The law of commutation appeared in the first axiom system for propositional calculus ever proposed.  Gottlob Frege's system was {CpCqp, CCpCqrCCpqCpr, CCpCqrCqCpr, CNNpp, CpNNp, CCpqCNqNp}.  Jan Lukasiewicz figured out that the law of commutation could get derived from the first two axioms a few decades later.  Here's a proof:

axiom   1 CpCqp
axiom   2 CCpCqrCCpqCpr
D1.2     3 CpCCqCrsCCqrCqs
D2.3     4 CCpCqCrsCpCCqrCqs
D1.4     5 CpCCqCrCstCqCCrsCrt
D2.5     6 CCpCqCrCstCpCqCCrsCrt
D6.1     7 CCpCqrCsCCpqCpr
D4.7     8 CCpCqrCCsCpqCsCpr
D2.8     9 CCCpCqrCsCpqCCpCqrCsCpr
D1.1   10 CpCqCrq
D9.10 11 CCpCqrCqCpr

The law of commutation also appears as an axiom or theorem in many other systems of logic.  If one has it in a system S, and it does NOT need one of the axioms to get derived, then there may very well exist a way to figure out an alternative system A which has the same theorems as S.  For instance, we'll start by pointing out that CCpCqrCqCpr comes as derivable from {CpCqp, CCpCqrCCpqCpr} above.  Now since CCpqCNqNp and D [CCpCqrCCpqCpr].[CCpqCNqNp] exists it turns out that the theorems of Frege's system have another axiomization than {CpCqp, CCpCqrCCpqCpr, CNNpp, CpNNp, 5a-CCpqCNqNp}.  Namely, that axiomization is {CpCqp, CCpCqrCCpqCpr, CNNpp, CpNNp, 5b-CNpCCqpNq}.  To prove this we only need to write out that D[ CCpCqrCqCpr].5a yields 5b and D[CCpCqrCqCpr].5b yields 5a.

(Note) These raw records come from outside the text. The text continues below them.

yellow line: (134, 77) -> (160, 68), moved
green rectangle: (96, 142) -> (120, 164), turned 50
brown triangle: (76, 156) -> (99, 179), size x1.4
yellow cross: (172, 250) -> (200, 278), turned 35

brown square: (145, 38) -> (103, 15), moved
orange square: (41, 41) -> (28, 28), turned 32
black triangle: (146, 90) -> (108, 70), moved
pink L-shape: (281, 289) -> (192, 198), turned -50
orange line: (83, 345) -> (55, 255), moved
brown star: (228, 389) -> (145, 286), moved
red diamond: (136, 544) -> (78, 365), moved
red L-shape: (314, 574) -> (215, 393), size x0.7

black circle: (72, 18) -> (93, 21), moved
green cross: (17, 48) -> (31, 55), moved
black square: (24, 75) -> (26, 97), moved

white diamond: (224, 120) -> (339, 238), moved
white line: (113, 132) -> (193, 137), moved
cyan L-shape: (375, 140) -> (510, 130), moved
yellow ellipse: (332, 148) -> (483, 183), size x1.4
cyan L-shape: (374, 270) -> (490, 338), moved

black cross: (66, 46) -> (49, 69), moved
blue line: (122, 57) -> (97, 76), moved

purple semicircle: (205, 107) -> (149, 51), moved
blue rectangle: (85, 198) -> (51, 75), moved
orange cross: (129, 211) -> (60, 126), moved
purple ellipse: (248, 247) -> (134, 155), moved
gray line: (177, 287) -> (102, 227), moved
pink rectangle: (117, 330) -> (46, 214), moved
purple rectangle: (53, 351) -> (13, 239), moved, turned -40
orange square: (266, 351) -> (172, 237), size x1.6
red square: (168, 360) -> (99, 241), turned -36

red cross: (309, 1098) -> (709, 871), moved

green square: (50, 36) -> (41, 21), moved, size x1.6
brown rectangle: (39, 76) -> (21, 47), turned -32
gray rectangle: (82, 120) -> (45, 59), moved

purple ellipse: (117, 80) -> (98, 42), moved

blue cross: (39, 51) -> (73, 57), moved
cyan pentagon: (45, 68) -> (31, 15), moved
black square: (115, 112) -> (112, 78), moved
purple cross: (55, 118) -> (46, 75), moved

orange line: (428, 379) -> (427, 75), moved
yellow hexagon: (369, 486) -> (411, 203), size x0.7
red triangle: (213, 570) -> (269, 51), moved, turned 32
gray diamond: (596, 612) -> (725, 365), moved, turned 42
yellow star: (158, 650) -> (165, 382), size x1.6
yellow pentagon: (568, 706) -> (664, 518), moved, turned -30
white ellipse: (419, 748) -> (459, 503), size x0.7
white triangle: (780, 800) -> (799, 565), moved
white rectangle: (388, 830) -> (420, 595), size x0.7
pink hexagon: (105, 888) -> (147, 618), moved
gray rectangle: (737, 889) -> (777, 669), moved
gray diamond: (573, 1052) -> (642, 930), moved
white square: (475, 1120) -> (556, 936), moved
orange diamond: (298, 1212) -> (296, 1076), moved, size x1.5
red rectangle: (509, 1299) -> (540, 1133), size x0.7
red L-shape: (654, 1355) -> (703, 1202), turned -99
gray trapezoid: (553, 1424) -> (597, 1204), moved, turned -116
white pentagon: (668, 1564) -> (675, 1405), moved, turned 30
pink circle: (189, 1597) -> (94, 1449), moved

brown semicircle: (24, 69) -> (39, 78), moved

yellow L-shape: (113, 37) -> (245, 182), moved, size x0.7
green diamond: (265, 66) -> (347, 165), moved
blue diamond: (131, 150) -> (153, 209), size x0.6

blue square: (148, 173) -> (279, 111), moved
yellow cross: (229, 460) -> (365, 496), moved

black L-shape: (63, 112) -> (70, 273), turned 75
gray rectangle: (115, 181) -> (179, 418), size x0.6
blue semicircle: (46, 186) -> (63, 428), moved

Also, let's suppose that we have CCpCqrCqCpr and Cpp as our axioms:

axiom   1  CCpCqrCqCpr
axiom   2  Cpp
D1.2     3  CpCCpqq
D3.2     4  CCCppqq
D1.4     5  CpCCCqqCprr
D1.5     6  CCCppCqrCqr

Notice that 6 is not the same formula as 4, but 6 is a more specialized (or less general) formula than 4 since we can obtain 6 from 4 by substitution only.